I have extracted the day/month and IP that are continuously bruteforcing my IMAP server:
Nov1 unknown[186.216.99.239]:
Nov1 unknown[62.249.196.214]:
Nov1 unknown[110.145.123.120]:
Nov1 fixed-187-190-251-149.totalplay.net[187.190.251.149]:
Nov1 pd9568164.dip0.t-ipconnect.de[217.86.129.100]:
Nov1 unknown[103.227.88.130]:
I want the output to be like below:
Nov1 186.216.99.239
Nov1 62.249.196.214
Nov1 110.145.123.120
Nov1 187.190.251.149
Nov1 217.86.129.100
Nov1 103.227.88.130
I achieved this result using combination of sed, awk and cut with below code, but I would like to learn if there are better ways?
while read -r line
do
monthday=$(echo $line | awk '{ print $1 }')
# ip=$(echo $line | awk -F'[\\\[\\\]]' { print $2 } )
ip=$(echo $line| cut -d[ -f2| cut -d] -f1 )
echo "${monthday} ${ip}"
done < badIpList.txt
With awk: set the field separator to the any of space, [
or ]
, then print the first and third field:
$ awk -F "[][ ]" '{ print $1, $3 }' infile
Nov1 186.216.99.239
Nov1 62.249.196.214
Nov1 110.145.123.120
Nov1 187.190.251.149
Nov1 217.86.129.100
Nov1 103.227.88.130
Notice that the field separator is a regular expression, namely the bracket expression [][ ]
. From the gawk manual :
To include one of the characters
\\
,]
,-
, or^
in a bracket expression, put a\\
in front of it.
So the expression would have to be
[\[\] ]
but because regular expressions stored in strings (" dynamic/computed regexps ") are scanned twice , we have to escape the backslash:
-F '[\\[\\] ]'
or to use double quotes, as I did, I'd have to escape both the backslash and the backslash escaping it:
-F "[\\\[\\\] ]"
which clearly isn't all too readable.
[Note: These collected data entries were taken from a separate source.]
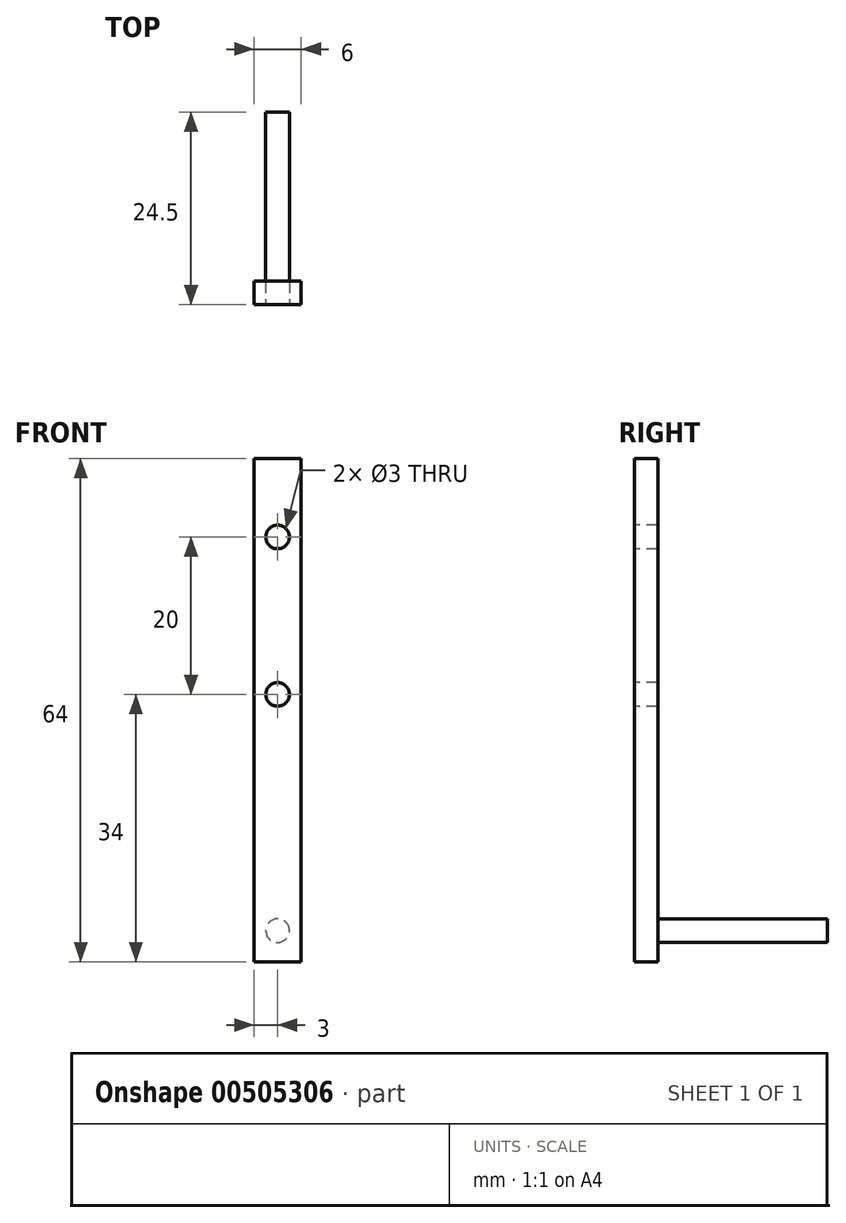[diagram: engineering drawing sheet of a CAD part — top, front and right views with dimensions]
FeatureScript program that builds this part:
annotation { "Feature Type Name" : "Feature", "Feature Type Description" : "" }
export const myFeature = defineFeature(function(context is Context, id is Id, definition is map)
    precondition{}
    {
        {
            var Q0;
            Q0=qCreatedBy(makeId("Front.planeOp"),FACE);
            var sketch = newSketch(context, id + "F0", { "sketchPlane" : qUnion([Q0])});
            skLineSegment(sketch, "E0.bottom", {"start": v(3, 32) * mm, "end": v(-3, 32) * mm});
            skLineSegment(sketch, "E0.top", {"start": v(3, -32) * mm, "end": v(-3, -32) * mm});
            skLineSegment(sketch, "E0.left", {"start": v(3, 32) * mm, "end": v(3, -32) * mm});
            skLineSegment(sketch, "E0.right", {"start": v(-3, 32) * mm, "end": v(-3, -32) * mm});
            skPoint(sketch, "E0.middle", {"position": v(0, 0) * mm});
            skSolve(sketch);
        }
        {
            var Q0;
            Q0=makeQuery(id+"F0.imprint","IMPRINT",FACE,{"disambiguationData":[TD([[makeQuery(id+"F0.imprint","IMPRINT",EDGE,{"derivedFrom":sQuery(id+"F0.wireOp",EDGE,"E0.bottom")}),1.0]])]});
            extrude(context, id + "F1", {"entities" : qUnion([Q0]), "depth" : 3 * mm});
        }
        {
            var Q0;
            Q0=makeQuery(id+"F1.opExtrude","CAP_FACE",FACE,{"disambiguationData":[OSD([sQuery(id+"F0.wireOp",EDGE,"E0.bottom"),sQuery(id+"F0.wireOp",EDGE,"E0.top"),sQuery(id+"F0.wireOp",EDGE,"E0.left"),sQuery(id+"F0.wireOp",EDGE,"E0.right")])],"isStart":false});
            var sketch = newSketch(context, id + "F2", { "sketchPlane" : qUnion([Q0])});
            skCircle(sketch, "E1", {"center": v(0, 22) * mm, "radius": 1.5 * mm});
            skCircle(sketch, "E2", {"center": v(0, 2) * mm, "radius": 1.5 * mm});
            skSolve(sketch);
        }
        {
            var Q0;
            Q0=makeQuery(id+"F2.imprint","IMPRINT",FACE,{"disambiguationData":[TD([[makeQuery(id+"F2.imprint","IMPRINT",EDGE,{"derivedFrom":sQuery(id+"F2.wireOp",EDGE,"E2")}),1.0]])]});
            var Q1;
            Q1=makeQuery(id+"F2.imprint","IMPRINT",FACE,{"disambiguationData":[TD([[makeQuery(id+"F2.imprint","IMPRINT",EDGE,{"derivedFrom":sQuery(id+"F2.wireOp",EDGE,"E1")}),1.0]])]});
            extrude(context, id + "F3", {"entities" : qUnion([Q0, Q1]), "operationType" : NewBodyOperationType.REMOVE, "oppositeDirection" : true, "depth" : 5 * mm});
        }
        {
            var Q0;
            Q0=makeQuery(id+"F1.opExtrude","CAP_FACE",FACE,{"disambiguationData":[OSD([sQuery(id+"F0.wireOp",EDGE,"E0.bottom"),sQuery(id+"F0.wireOp",EDGE,"E0.top"),sQuery(id+"F0.wireOp",EDGE,"E0.left"),sQuery(id+"F0.wireOp",EDGE,"E0.right")])],"isStart":false});
            var sketch = newSketch(context, id + "F4", { "sketchPlane" : qUnion([Q0])});
            skCircle(sketch, "E3", {"center": v(0, -28) * mm, "radius": 1.5 * mm});
            skSolve(sketch);
        }
        {
            var Q0;
            Q0=makeQuery(id+"F4.imprint","IMPRINT",FACE,{"disambiguationData":[TD([[makeQuery(id+"F4.imprint","IMPRINT",EDGE,{"derivedFrom":sQuery(id+"F4.wireOp",EDGE,"E3")}),1.0]])]});
            extrude(context, id + "F5", {"entities" : qUnion([Q0]), "operationType" : NewBodyOperationType.ADD, "depth" : -24.5 * mm});
        }
    });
Thankfully, there is a loophole:
Additionally, if you place
]
right after the opening[
, the closing bracket is treated as one of the characters to be matched.
so we get away with
-F "[][ ]"
even within double quotes. There is no real reason to use double quotes here, by the way.
try this
sed -E 's/\s.*\[(.*)\]:/ \1/' file
no loops needed.
awk solution:
awk -F'[[:space:]\\[\\]]' '{print $1,$3}' file
-F'[[:space:]\\\\[\\\\]]'
- complex field separator, either whitespace [:space:]
or [
or ]
. Thereby, the line, for ex. Nov1 unknown[186.216.99.239]:
will be divided into fields: 1) Nov1
, 2) unknown
, 3) 186.216.99.239
and 4) :
The output:
Nov1 186.216.99.239
Nov1 62.249.196.214
Nov1 110.145.123.120
Nov1 187.190.251.149
Nov1 217.86.129.100
Nov1 103.227.88.130
Simple with this sed:
$ sed -r 's|^([^ ]*)[^[]*\[([^]]*)\].*|\1 \2|' badIpList.txt
Nov1 186.216.99.239
Nov1 62.249.196.214
Nov1 110.145.123.120
Nov1 187.190.251.149
Nov1 217.86.129.100
Nov1 103.227.88.130
Logic: Print the first word and the contents of the square bracket.